Data Transformation/Curation and QC
Both automated (custom SmartConverter tool) and manual approaches were used to perform data transformations. The original data files were inspected for extended ascii characters, number of patients, visit types, codes and their decodes availability in supporting study documents. Transformation templates and coding file were prepared based on a harmonized dictionary and curation decisions to perform three rounds of transformation/consolidation using SmartConverter. After each round output files were inspected, and additional manual transformations were performed before the next round of automated transformation and after the final curation.
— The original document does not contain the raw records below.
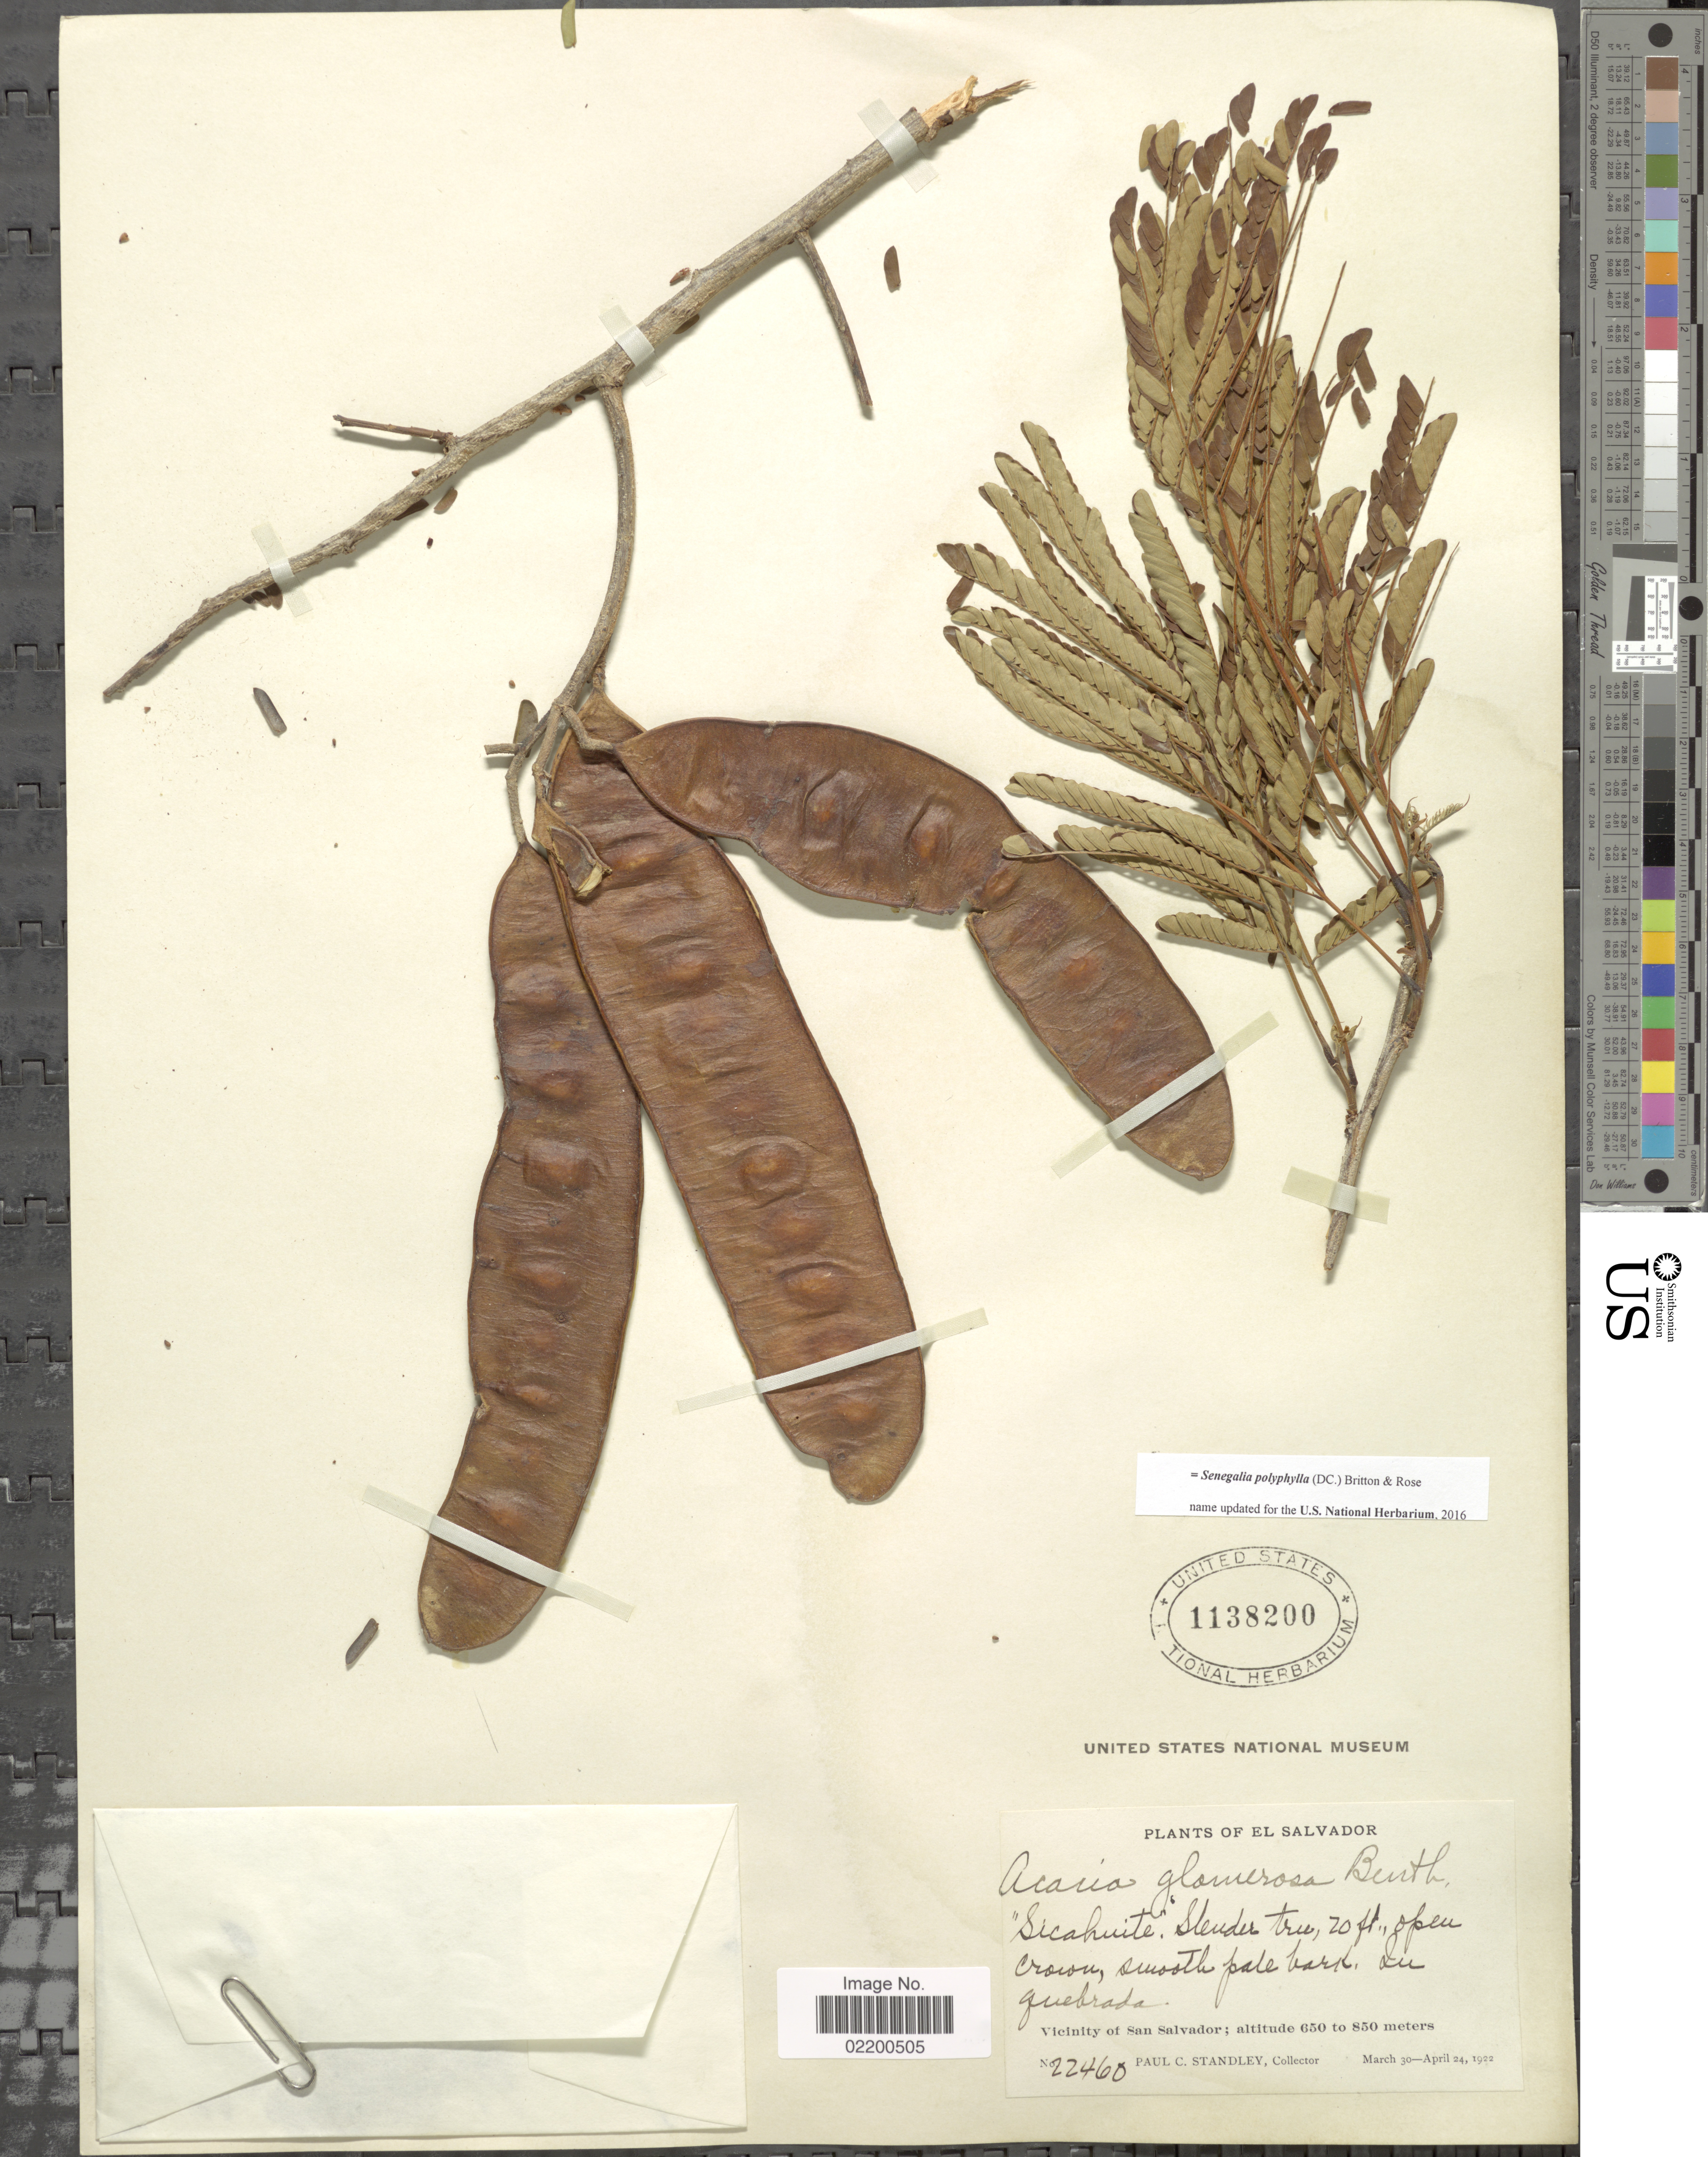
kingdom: Plantae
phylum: Tracheophyta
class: Magnoliopsida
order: Fabales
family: Fabaceae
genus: Senegalia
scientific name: Senegalia polyphylla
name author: (DC.) Britton & Rose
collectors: P. C. Standley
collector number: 22460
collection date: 1922-03-30/1922-04-24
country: El Salvador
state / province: San Salvador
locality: Vicinity of San Salvador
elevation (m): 650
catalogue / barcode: US 1138200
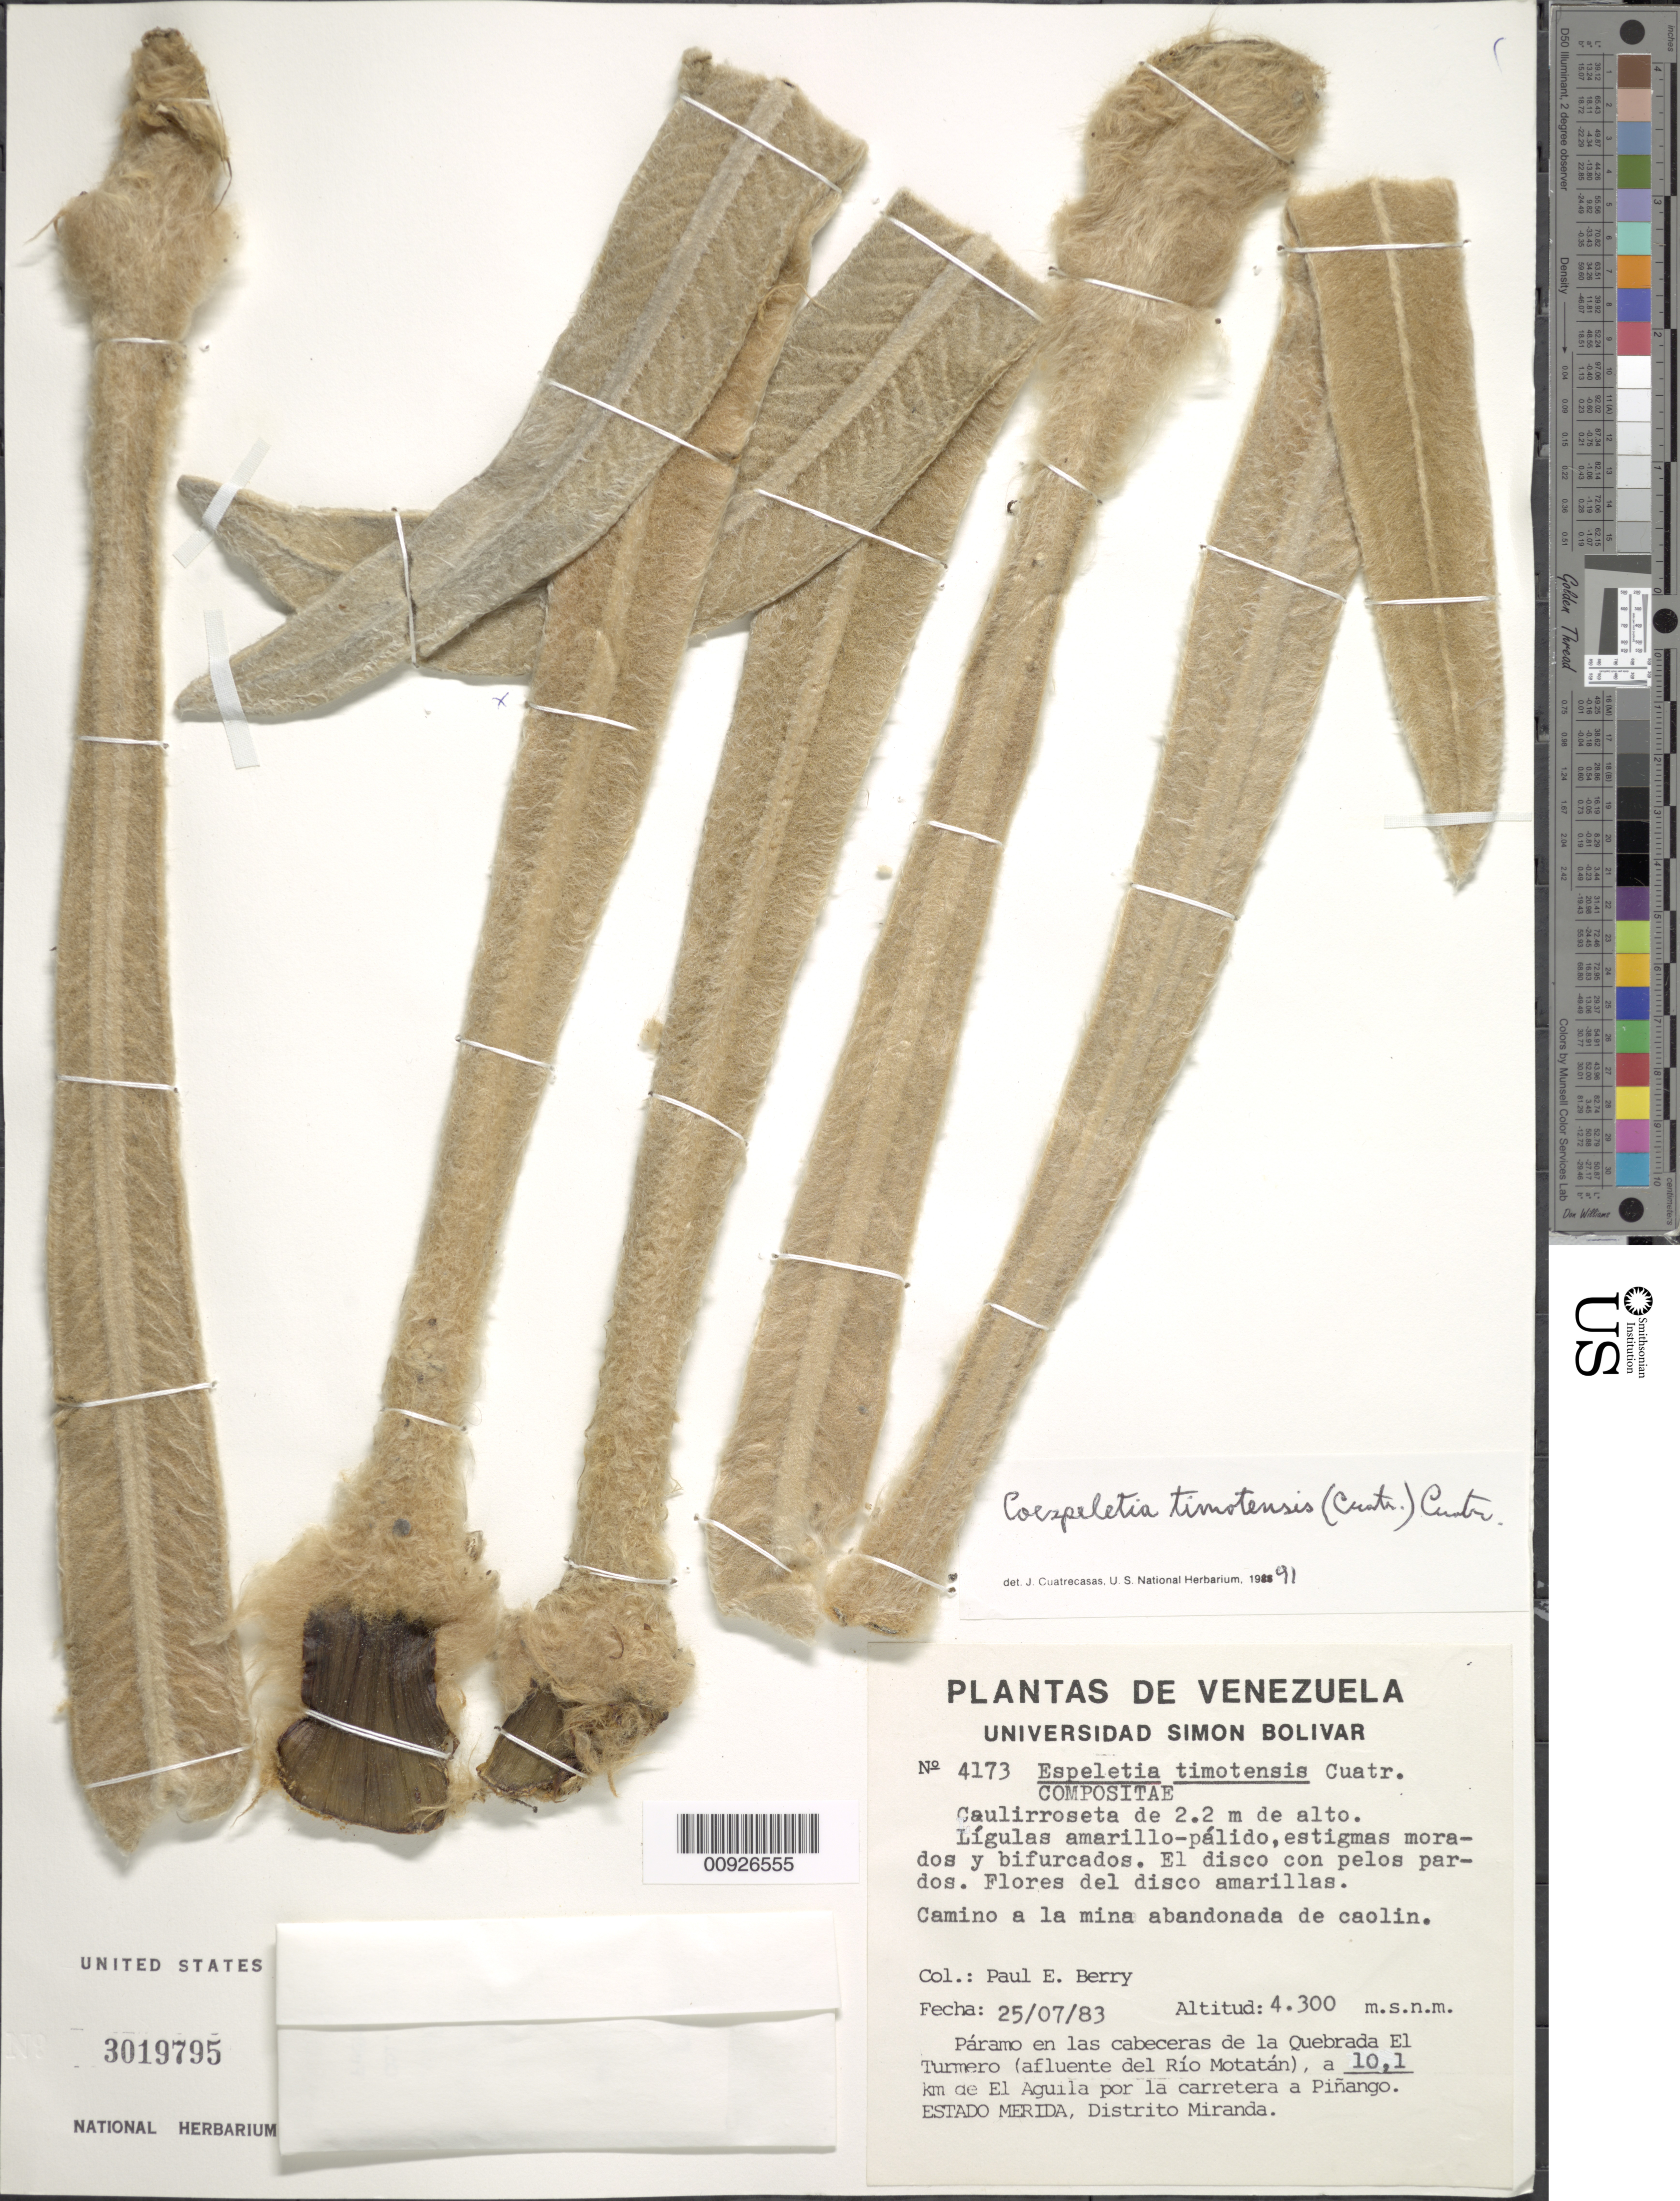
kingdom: Plantae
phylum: Tracheophyta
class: Magnoliopsida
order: Asterales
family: Asteraceae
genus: Coespeletia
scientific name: Coespeletia timotensis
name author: (Cuatrec.) Cuatrec.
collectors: P. E. Berry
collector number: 4173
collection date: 1983-07-25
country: Venezuela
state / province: Mérida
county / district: Miranda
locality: Páramo en las cabeceras de la Quebrada El Turmero (afluente del Río Motatán), a 10.1 km de El Águila por la carretera a Piñango. Camino a la mina abandonada de caolín. Cerca de la frontera entre Mérida y Bolivar.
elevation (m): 4300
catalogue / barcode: US 3019795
Subset 1 and subset 2 were curated separately using the same approach described below:
Step 1: Transform Raw Data
- Prepare vocabularies and add to primary code file
- Organize data-files by study
- Create coding file and transformation template
- Run SmartConverter Round 1 and perform QC
Step 2: Transform & Consolidate
- Organize curated files into distinct study folders
- Modify transformation template
- Consolidate subset 1 and subset 2 categories
- Run SmartConverter Round 2 and perform QC
Step 3: Transform & Finalize
- Add and consolidate clinical data (e.g. missing diagnosis inputs)
- Remove and substitute fields
- Run SmartConverter Round 3 and perform QC
Clinical Data Validation Plan
The AMP PD Clinical Data Harmonization (CDH) team crafted a plan to further validate the results of the harmonization process. The purpose of the validation plan was to:
- Ensure no new errors were introduced into the clinical data as a result of the data harmonization process
- Facilitate identification of records that should be excluded from the public release
- Identify a set of tests that can be run to validate additional data submission from the current AMP PD cohorts as well as future data submissions from new cohorts
The CDH team constructed: 42 individual cohort tests, identified 23 unique tests to run against harmonized data from all four cohorts, and identified 19 tests that were not valid against harmonized data because of excluded or modified data points, or changes to data structures.
The following key decisions and outputs were made as a result of executing the validation plan:
1. Alignment of SmartConverter data outputs against program and cohort specific tests
2. Final inclusion/exclusion release criteria for clinical data
3. Secondary dataset(s) for further analysis and curation for potential future release
4. Confirmed AMP PD Subject Master List
5. Final AMP PD clinical dataset for public release
Cohort & Across Cohort Business Rules
AMP PD received cohort specific business rules from BioFIND, HBS, PDBP, and PPMI. These rules were applied by the cohorts to the raw data inputs prior to the clinical data harmonization process and succeeding datasets were required to follow these business rules. As part of the QC process, these business rules were re-checked after the harmonization process to ensure the rules were still valid.